Pergunta

I am trying to put together a way to figure out if incidents occurred based on log content. Typically, on log (or DB table) would contain a list of transactions composed as follow: {Timestamp} {TransactionID} {Message}

As an example problem I have run into, I used this to detect if "incidents" occured by running some very basic queries such as:

SELECT Timestamp, count(*)
FROM table
GROUP BY Timestamp
HAVING COUNT(*) > 5
ORDER BY Timestamp

This works OK but has very strong caveats:

  • In times of high activity it will return records for nothing (and raising the bar will hide rows that should get returned)
  • Let say I have 4 events at timestamp t and 2 events at timestamp (t+1), my query will not return anything even if they should be considered. Unfortunately, aggregating timestamps by time ranges will lead me to the previous point about high activity time.

Would someone have some insights on how to tackle the broader problem of incident detection within logs?

Foi útil?

Solução

Would someone have some insights on how to tackle the broader problem of incident detection within logs?

There is two classical approaches to this problem.

In the first approach, you have a precise list of incidents you want to report.

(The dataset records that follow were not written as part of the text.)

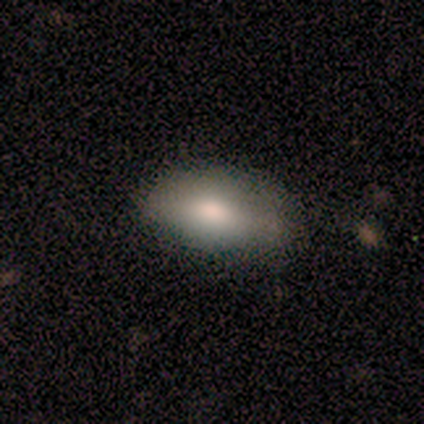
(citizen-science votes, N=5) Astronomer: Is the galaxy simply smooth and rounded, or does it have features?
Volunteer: smooth — 60% (runner-up: star or artifact, 40%).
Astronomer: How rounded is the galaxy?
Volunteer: in between — 100%.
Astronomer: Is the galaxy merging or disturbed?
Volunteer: minor disturbance — 67%.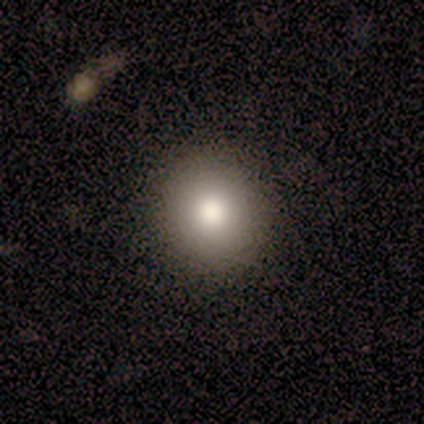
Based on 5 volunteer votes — smooth 100%, featured or disk 0%, star or artifact 0%. Down the decision tree: how rounded — round (80%); merging — none (100%).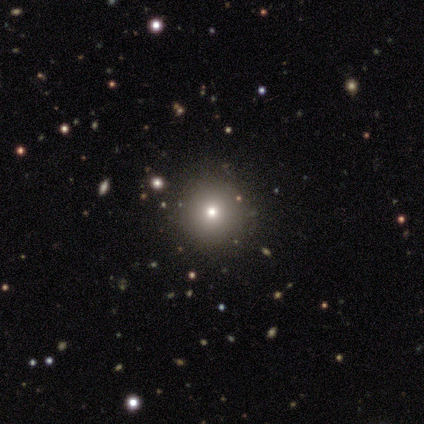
Volunteers were most divided on "smooth or featured": smooth: 80%, featured or disk: 20%, star or artifact: 0%. More confident: how rounded — round (100%); merging — none (80%).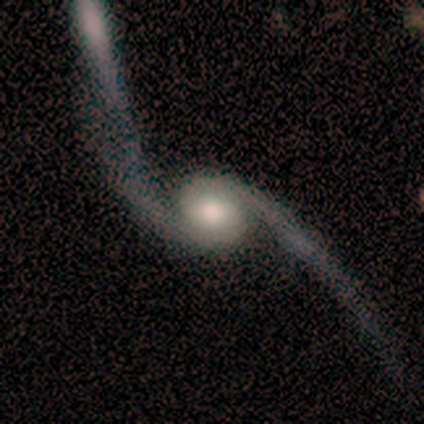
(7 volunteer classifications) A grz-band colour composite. It shows a featured or disk galaxy (100%) with no bar (57%), 2 (100%) loose (100%) spiral arms (100%) and a moderate central bulge (43%). Merging: none (71%).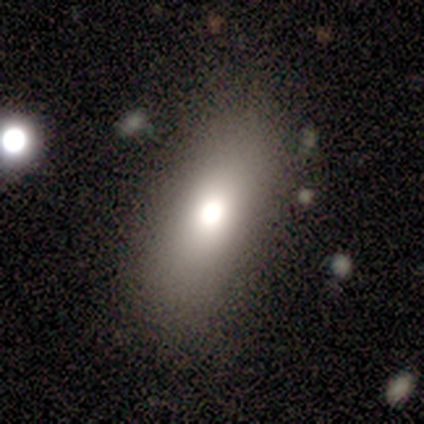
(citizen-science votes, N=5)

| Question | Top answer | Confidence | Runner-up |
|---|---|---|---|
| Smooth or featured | smooth | 60% | featured or disk (20%) |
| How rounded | in between | 100% | — |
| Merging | none | 100% | — |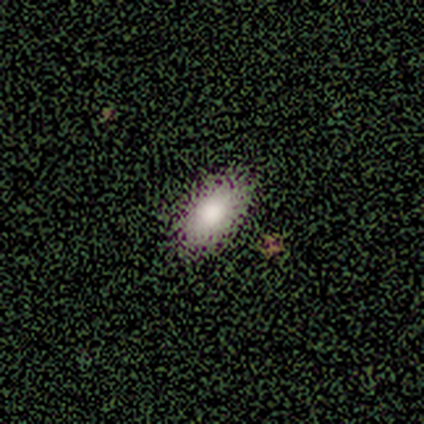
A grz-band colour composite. It shows a smooth galaxy with no disk features (64%) that is in between round and cigar-shaped (100%). Merging: none (88%).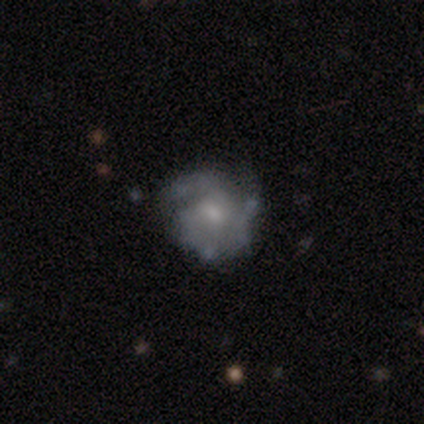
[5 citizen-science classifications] This is clearly a featured or disk galaxy (80%). It is clearly not viewed edge-on (100%). Bar: likely no (75%). Spiral arm pattern: clearly yes (100%). Spiral arm count: possibly 3 (50%). Spiral winding: likely medium (75%). Central bulge: possibly moderate (50%, tied with small). Merging: likely none (75%).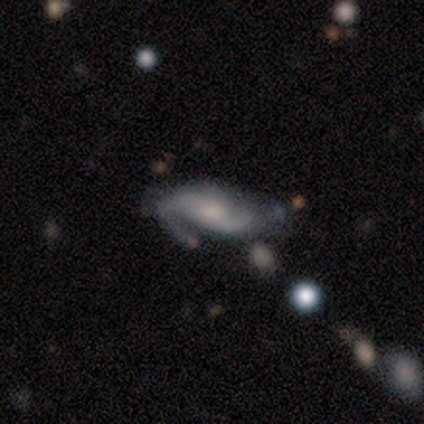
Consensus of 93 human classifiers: Smooth or featured?
  - featured or disk: 78% *
  - smooth: 12%
  - star or artifact: 10%
Edge-on disk?
  - no: 97% *
  - yes: 3%
Bar?
  - no: 58% *
  - weak: 34%
  - strong: 8%
Spiral arms?
  - yes: 96% *
  - no: 4%
Spiral winding?
  - medium: 47% *
  - loose: 28%
  - tight: 25%
Spiral arm count?
  - 2: 78% *
  - 3: 9%
  - can't tell: 7%
  - 1: 6%
  - 4: 0%
  - more than 4: 0%
Bulge size?
  - moderate: 44% *
  - small: 41%
  - none: 10%
  - large: 6%
  - dominant: 0%
Merging?
  - none: 43% *
  - minor disturbance: 29%
  - major disturbance: 20%
  - merger: 8%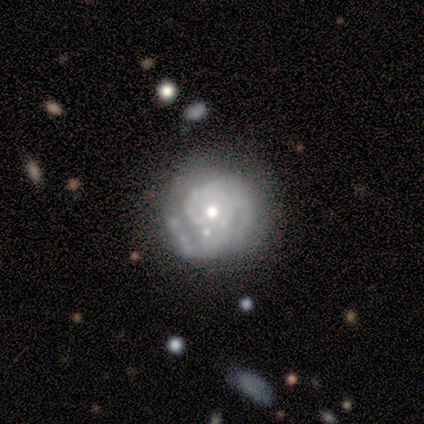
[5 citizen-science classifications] Volunteers were most divided on "spiral arm count" (3-way tie): 2: 33%, 3: 33%, can't tell: 33%, 1: 0%, 4: 0%, more than 4: 0%. More confident: smooth or featured — featured or disk (100%); bar — no (100%); spiral arms — yes (100%); spiral winding — tight (67%); bulge size — moderate (67%); edge-on disk — no (60%); merging — none (60%).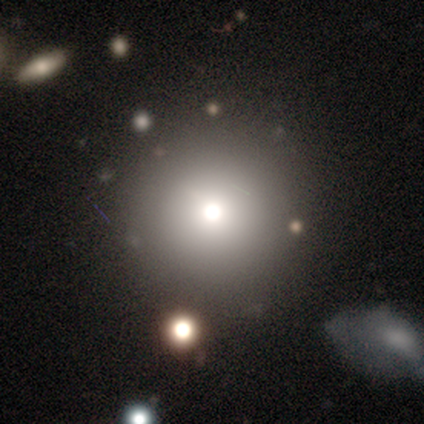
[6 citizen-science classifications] A smooth galaxy with no disk features (83%) that is round (100%). Merging: none (100%).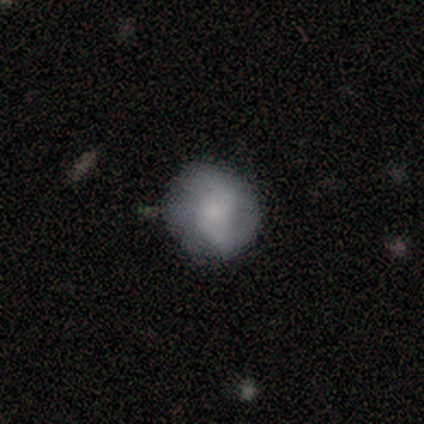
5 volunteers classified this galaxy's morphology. A featured or disk galaxy (60%) with no bar (100%), 2 (100%) loose (100%) spiral arms (100%) and a large central bulge (33%, tied with moderate and small). Merging: none (100%).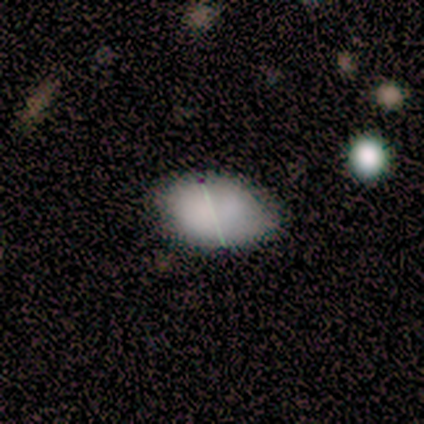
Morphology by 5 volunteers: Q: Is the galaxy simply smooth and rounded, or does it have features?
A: smooth — 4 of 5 (80%).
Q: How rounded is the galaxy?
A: in between — 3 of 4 (75%).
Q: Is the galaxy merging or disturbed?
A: none — 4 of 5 (80%).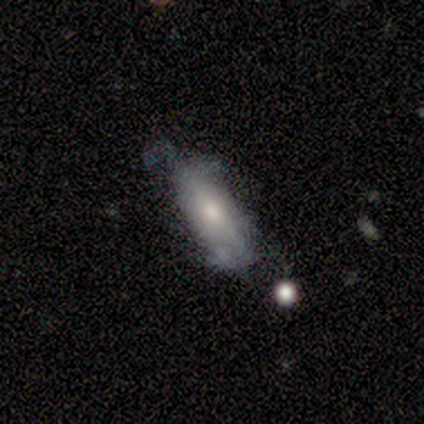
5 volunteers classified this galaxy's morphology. Smooth or featured?
  - smooth: 80% *
  - featured or disk: 20%
  - star or artifact: 0%
How rounded?
  - in between: 100% *
  - round: 0%
  - cigar-shaped: 0%
Merging?
  - minor disturbance: 40% *
  - none: 20%
  - major disturbance: 20%
  - merger: 20%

For each of these incident, you pick a kind of “mathematical definition” and a formal test for the incident. Most probably, your dictionary of incidents may evolve with time. Interestingly, you can put incident reports in the event flow you are analysing, which gives you the ability to define incidents patterns at a higher level.

In the second approach, you have a large database of “normal activity” and your statistic skills are in good shape. You then define numerical observables (like the time between two transactions, or the daily rate of some transaction, or whatever seems to make sense for your problem) and then apply univariate outliers detection methods.

The first approach gives you the opportunity to detect known incidents, the second gives you the chance to “see that something odd happens” bu will require you to look at what is actually going on.

Most probably you may want to use a mixture of both approaches, but you definitely need to analyse the importance and the likelyhood of each incident type before devising an efficient strategy.

Outras dicas

Your query is currently trying to detect incidents by the heuristic "many log events happened in a short window of time". For some classes of "incidents", this might be a good heuristic, but it sounds like it isn't for you. I don't know what you mean by "incident" in this context, but I assume you are trying to detect trouble on a server or something, but the

A better approach is to put more information in to the log. What information that should be will be specific to your problem domain. As an example, one way to add more information is to add an {event type} column to your data. Then you might have event types like "purchase successful" or "ERROR" or "transaction cancelled by user" or "search found no results", or whatever list of types defines the kind of events you are trying to notice. Then your queries can be structured to include that, and your heuristic can be improved or perhaps become a deterministic algorithm.

In general, deciding what to log and how to log it is a function of what questions you want to ask the logs. It's about what you need out of them. So if you start from that perspective, and then design your logging, it will be a lot easier to answer those questions when you need to.